Дверь закрылась. Рафаэль стоял в пустоте. И без понятия, что дальше. Страшно было остаться одному, страшно было, что сейчас придется сделать нечто ужасное, нечто неизбежное, что-то, что в нем все больше нарастало. Чья-то рука коснулась его бока, и он подпрыгнул от страха. Нина, та, что сводила его с ума и ночью и днем. Ее лицо, белое, красивое, бездушное. Сейчас оно представлялось ему лицом хищной птицы. «Мамуля с папулей гуляют, – сказала Нина с кривой улыбкой. – Значит, и мы можем».
Многие годы спустя Вера рассказывала нам, что она сказала ему, когда вошла в комнату в их брачную ночь: «Прежде чем мы ляжем в постель, я хочу, чтобы ты знал уже сейчас. Я всегда буду тебя почитать и буду тебе самой хорошей и верной подругой. Но лгать я не стану: я женщина, которая в своей жизни способна лубить (она произнесла: «лубить»; мне нравится эта неправильность, она по-своему точна) только одного мужчину. Не больше. Милоша, который был моим мужем и умер у Тито, я люблю больше всего на свете, больше собственной жизни. Каждую ночь я буду рассказывать тебе о нем и о том, что случилось со мной в концлагере из-за того, что я так его любила. И еще я много плачу». А Тувия сказал: «Хорошо, что ты все откровенно мне рассказываешь, Вера. Значит, нет иллюзий и нет недомолвок. Здесь, в нашей спальне, будут фотографии обоих, твоего мужа и моей жены. Ты будешь рассказывать о нем, а я расскажу тебе о ней, и они будут святыми для нас обоих».

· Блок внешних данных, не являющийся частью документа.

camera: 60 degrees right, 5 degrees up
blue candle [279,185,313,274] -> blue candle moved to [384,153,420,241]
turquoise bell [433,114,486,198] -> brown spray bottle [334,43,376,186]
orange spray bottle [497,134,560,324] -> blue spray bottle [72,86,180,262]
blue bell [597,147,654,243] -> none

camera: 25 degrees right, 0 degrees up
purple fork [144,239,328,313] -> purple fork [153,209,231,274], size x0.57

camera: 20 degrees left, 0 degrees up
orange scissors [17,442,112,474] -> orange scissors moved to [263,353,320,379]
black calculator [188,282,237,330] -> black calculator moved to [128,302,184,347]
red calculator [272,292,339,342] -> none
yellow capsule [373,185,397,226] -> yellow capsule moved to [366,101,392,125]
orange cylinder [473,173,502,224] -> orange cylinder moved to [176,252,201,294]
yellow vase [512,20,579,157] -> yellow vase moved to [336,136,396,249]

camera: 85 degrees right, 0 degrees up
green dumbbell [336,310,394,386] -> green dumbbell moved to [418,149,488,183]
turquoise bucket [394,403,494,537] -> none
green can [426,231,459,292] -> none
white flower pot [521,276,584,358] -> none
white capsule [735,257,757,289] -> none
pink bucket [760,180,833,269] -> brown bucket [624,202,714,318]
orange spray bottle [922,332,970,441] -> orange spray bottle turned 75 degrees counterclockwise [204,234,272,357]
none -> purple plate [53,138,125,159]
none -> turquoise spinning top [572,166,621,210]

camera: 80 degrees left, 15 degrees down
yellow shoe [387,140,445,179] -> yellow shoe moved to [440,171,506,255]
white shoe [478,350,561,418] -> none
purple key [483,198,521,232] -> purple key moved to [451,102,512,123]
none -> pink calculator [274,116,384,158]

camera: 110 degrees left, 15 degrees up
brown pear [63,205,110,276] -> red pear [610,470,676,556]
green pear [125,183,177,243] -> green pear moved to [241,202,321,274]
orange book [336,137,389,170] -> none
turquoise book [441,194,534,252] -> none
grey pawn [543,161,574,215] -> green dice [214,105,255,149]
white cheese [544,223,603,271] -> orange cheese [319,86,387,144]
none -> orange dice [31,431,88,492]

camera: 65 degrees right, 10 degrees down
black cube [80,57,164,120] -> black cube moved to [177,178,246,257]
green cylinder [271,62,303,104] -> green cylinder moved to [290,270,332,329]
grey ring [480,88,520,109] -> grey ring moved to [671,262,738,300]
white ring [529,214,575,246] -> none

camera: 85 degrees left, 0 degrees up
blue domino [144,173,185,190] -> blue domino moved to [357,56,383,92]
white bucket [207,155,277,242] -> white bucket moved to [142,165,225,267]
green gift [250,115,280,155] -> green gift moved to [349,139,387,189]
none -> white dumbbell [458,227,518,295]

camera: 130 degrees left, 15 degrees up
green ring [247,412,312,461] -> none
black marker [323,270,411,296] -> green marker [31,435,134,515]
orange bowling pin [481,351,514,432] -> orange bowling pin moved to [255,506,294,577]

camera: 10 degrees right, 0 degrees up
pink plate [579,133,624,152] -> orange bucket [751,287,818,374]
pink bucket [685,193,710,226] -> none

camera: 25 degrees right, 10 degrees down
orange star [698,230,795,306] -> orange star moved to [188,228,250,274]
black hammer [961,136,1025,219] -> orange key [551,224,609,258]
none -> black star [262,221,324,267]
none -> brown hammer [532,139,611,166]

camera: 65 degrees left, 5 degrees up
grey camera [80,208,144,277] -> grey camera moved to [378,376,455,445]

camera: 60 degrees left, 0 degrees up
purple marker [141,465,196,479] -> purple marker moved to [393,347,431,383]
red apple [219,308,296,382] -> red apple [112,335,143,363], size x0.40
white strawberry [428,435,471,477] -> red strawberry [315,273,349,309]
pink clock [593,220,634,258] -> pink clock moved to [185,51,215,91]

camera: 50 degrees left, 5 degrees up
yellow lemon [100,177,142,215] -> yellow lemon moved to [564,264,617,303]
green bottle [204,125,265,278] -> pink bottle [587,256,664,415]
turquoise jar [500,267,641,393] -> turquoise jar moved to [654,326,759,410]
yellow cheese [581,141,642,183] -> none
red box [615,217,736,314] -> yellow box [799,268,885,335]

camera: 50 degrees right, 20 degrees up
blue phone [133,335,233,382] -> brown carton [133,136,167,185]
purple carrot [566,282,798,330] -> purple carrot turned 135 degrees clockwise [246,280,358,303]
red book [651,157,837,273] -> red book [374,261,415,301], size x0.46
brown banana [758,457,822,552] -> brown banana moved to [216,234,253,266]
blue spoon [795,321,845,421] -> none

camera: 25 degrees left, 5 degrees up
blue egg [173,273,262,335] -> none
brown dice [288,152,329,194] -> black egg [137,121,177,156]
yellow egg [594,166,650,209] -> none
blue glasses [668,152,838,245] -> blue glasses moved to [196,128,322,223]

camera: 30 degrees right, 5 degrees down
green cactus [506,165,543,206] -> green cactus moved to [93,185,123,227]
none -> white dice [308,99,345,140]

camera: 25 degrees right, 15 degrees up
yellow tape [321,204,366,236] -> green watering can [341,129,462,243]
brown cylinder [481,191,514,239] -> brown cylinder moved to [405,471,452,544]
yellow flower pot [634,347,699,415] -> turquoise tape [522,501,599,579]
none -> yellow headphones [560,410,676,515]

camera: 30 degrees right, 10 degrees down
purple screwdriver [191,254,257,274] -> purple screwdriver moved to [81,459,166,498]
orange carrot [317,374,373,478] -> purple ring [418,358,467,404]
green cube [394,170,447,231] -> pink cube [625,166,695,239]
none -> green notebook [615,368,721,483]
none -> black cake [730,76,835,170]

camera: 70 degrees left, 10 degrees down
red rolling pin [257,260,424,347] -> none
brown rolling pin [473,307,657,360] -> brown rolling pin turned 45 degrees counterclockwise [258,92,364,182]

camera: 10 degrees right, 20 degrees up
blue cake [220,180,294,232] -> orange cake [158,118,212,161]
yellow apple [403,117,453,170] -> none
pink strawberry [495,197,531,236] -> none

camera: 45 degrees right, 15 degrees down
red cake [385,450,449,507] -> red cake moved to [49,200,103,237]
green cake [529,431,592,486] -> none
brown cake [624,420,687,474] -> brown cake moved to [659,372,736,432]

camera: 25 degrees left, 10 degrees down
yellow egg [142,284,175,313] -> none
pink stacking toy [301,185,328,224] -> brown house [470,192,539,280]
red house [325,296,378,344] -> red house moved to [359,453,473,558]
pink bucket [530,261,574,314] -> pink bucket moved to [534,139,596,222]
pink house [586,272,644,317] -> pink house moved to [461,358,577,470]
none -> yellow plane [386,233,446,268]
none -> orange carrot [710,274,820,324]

А мы, молодые члены этой семьи (так называемая поросль), что обожали Веру и были с ней все дни шивы [4] , стояли, как это принято, опустив головы из уважения к покойнику, а еще чтобы не расхохотаться, когда встретишься глазами с кем-то из стоящих напротив. Вера смахивала жемчужинки слез кончиком лилового платочка, надушенного лавандой (такое существует, ей-богу. До последних нескольких лет Гиляр, ее приятель-бедуин из соседней деревни, привозил ей лаванду мешками). И тут, к нашему всеобщему изумлению, Вера вдруг ровным и совершенно прозаическим тоном заявила: «Но во время… ну, понимаете… мы с Тувией были окружены портретами тех двоих на стене». Она замолчала с каменным лицом, пока мы, «поросль», не кончили задыхаться от смеха, и тогда в очень верно просчитанную минуту добавила: «Они эту стену прекрасно изучили».
4
Шива – недельный траур в иудаизме.
И если уж я влезла в этот пикантный уголок жизни и уже осквернила интимную сторону жизни бабушки с дедушкой, так подкину еще вот каких «дровишек»: не помню точно, когда это было, но как-то мы с ней сидели в ее кухоньке метр на метр, и вдруг, ни с того ни с сего Вера мне говорит: «В нашу первую ночь в первый раз, что мы с Тувией, ну, ты понимаешь… Тувия вдруг надевает «головной убор», так это у нас называлось, при том, что он прекрасно знает, сколько мне уже годочков… и тут я увидела, что он и впрямь джентльмен!»
Наутро,
когда Рафаэль еще крепко спал, купаясь в любовной неге, в такой сладости, какой не видывал много лет, Нина запихнула свои вещи в рюкзак и молча вышла из комнаты «Лепрозория», в которой оба они провели ночь. Она прямиком пересекла кибуц и, не постучавшись, вошла в квартиру Веры с Тувией в тот час, когда они сидели за первым своим совместным завтраком. Без всякого предисловия она в подробностях описала им то, что делала с Рафаэлем. Вера посмотрела на нее и подумала, что даже в комнатах пыток в Белграде и даже у надзирательниц в лагере в Голи-Отоке ее не ненавидели так сильно, как ненавидит ее собственная дочь. Она положила нож и вилку на стол и сказала: «На всю жизнь, Нина?», и Нина сказала: «И на потом тоже».Через много лет Вера мне рассказала, что она тогда поднялась, встала перед Тувией и сказала, что, если он сейчас велит ей уходить, она уйдет, покинет кибуц вместе с Ниной и ему больше не придется их видеть. Он подошел, обнял ее за плечи и сказал: «Никуда ты больше не уходишь, Веруля. Ты дома». Нина посмотрела на них и кивнула. Она и по сей день умеет кивнуть с этакой веселой горечью всякий раз, как сбылось ее дурное предчувствие. Она подняла с пола свой рюкзачок с вещичками, обхватила его, но уйти почему-то не смогла. Может быть, что-то в том, как они стояли напротив нее, изменило ее планы. И тогда вспыхнула быстрая перепалка на сербскохорватском. Нина шипела, что Вера предает Милоша. Вера обеими руками била ее по щекам и кричала, что Милоша она в жизни не предала, что, наоборот, она была верна ему до безумия, ни одна женщина не сделала бы для своего мужчины того, что сделала она. И вдруг воцарилась тишина. Нина, будто почуяв что-то в воздухе, как окаменела. Вера побледнела и замолчала, сжав рот, потом бессильно села.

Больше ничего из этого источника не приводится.